Ruh ve beden, bedenle ruh: Nasıl da gizemliydiler! Ruh hayvanlaşabiliyor, beden de sırasında ruh kesiliyordu. Duyguların yücelttiğini zihin aşağılayabiliyordu. Tensel itkinin nerede bitip fizik itkinin nerede başladığını kim bilebilirdi? Sıradan ruhbilimcilerin gelişigüzel tanımlamaları nasıl da sığdı! Öte yandan çeşitli ruhbilim okullarının savları arasında seçim yapmak ne kadar zordu! Ruh acaba günah evinin içinde oturan bir gölge miydi? Yoksa beden mi aslında ruhun içindeydi, Giardano Bruno'nun düşündüğü gibi. Ruhun maddeden ayrılması da bir sırdı, tıpkı ruhun maddeyle birleşmesinin bir sır olduğu gibi.
Okuduğum en ilginç kitaplardan biriydi. Gençliği ve güzelliğiyle insanların ilgisini üzerine toplayan Dorian Gray adında bir gencin kendisi yerine portresinin yaşlanmasını dilemesiyle başlıyor her şey.
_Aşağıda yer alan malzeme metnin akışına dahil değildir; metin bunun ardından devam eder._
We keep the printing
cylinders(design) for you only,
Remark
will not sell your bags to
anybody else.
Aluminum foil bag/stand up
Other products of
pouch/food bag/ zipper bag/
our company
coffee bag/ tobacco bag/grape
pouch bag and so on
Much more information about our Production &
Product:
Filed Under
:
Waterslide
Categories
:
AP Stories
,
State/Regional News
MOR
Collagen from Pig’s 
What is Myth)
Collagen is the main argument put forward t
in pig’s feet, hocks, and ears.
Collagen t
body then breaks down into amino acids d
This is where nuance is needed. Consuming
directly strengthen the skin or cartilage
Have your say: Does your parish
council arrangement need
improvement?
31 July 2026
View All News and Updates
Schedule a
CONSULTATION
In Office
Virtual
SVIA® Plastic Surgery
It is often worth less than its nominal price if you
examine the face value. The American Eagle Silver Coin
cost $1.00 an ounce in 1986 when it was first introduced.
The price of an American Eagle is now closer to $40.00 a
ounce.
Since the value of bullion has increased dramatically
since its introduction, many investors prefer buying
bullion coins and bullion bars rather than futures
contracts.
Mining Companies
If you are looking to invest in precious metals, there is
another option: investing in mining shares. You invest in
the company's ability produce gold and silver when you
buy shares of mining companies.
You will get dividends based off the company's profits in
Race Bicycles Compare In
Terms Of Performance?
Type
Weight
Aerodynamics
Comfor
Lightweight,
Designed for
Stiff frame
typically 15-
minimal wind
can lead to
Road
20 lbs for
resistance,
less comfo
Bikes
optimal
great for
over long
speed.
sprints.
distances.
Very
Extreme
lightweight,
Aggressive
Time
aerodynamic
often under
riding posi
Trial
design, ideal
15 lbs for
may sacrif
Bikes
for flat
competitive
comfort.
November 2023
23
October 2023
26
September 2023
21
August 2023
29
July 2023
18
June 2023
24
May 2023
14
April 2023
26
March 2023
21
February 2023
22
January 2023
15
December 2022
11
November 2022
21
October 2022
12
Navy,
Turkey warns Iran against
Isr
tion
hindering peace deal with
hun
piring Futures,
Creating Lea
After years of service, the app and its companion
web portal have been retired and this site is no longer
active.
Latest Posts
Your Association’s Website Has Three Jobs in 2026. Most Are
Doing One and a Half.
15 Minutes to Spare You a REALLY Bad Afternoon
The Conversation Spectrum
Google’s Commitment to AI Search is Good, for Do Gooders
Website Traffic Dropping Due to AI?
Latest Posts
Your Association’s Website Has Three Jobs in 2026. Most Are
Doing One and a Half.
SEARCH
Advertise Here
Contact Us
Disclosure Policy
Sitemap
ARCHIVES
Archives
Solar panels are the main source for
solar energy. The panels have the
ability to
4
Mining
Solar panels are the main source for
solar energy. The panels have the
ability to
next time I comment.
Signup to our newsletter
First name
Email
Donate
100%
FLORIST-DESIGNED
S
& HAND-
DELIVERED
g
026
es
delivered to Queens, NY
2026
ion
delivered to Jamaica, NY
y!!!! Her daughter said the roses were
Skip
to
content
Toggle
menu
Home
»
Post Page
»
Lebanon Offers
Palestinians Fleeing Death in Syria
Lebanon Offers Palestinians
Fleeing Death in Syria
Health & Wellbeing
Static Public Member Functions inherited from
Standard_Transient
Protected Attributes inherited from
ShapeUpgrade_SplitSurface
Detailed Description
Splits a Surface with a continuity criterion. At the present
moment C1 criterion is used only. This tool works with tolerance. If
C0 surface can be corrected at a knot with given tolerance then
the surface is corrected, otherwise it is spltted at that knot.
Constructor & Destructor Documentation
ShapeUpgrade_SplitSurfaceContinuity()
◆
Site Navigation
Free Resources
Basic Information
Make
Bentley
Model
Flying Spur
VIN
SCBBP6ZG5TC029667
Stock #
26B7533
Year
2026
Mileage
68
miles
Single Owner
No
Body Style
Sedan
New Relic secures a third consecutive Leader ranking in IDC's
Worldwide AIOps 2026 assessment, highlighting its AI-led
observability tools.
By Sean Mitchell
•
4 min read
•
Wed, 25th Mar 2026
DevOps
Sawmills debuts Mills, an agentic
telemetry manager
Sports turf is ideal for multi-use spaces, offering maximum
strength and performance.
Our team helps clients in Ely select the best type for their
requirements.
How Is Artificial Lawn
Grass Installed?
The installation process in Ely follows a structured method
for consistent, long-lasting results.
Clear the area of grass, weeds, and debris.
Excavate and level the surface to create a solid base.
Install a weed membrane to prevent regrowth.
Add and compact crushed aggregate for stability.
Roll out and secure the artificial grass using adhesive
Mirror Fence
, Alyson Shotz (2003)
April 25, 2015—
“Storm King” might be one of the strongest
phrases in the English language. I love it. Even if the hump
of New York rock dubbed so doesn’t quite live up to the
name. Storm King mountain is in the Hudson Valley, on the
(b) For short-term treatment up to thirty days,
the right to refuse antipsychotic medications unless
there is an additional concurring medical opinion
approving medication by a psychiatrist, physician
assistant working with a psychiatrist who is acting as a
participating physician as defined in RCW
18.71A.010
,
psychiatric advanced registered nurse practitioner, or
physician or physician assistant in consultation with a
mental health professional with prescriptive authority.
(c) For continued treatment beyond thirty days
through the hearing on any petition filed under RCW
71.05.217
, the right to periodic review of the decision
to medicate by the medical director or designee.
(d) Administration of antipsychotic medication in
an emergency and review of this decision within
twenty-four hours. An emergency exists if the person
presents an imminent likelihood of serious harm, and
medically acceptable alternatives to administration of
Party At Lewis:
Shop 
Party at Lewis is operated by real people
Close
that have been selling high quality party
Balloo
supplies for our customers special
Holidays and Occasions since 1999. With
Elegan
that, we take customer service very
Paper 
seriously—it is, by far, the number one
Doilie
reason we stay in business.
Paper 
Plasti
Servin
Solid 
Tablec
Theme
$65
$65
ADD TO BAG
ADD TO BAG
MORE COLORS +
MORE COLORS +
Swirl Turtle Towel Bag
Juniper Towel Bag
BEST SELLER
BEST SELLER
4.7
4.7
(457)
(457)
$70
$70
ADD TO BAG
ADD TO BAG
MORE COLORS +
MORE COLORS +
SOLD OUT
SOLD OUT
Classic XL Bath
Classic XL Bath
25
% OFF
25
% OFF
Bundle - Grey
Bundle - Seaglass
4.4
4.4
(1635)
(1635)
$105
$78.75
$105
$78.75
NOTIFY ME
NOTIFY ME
Dileği kabul oluyor ve bu durum başlarda her ne kadar hoşuna gitse de Dorian gün geçtikçe günah bataklığına sürüklenip bambaşka bir insana dönüşüyor.
Bir sonraki bölümde neler olacağını asla kestiremediğim, heyecanla okuduğum, çarpıcı sonuyla şaşırıp kaldığım bir kitaptı. Keyifli okumalar dilerim.
Yanaklarında, çamlıklarda koşanların neşeli pembeliği yankılanıyordu. Buğulu gözleri, o enfes iri yeşil gözleri, billur bir bardaktaki suya atılmış zümrüt taşları gibiydi.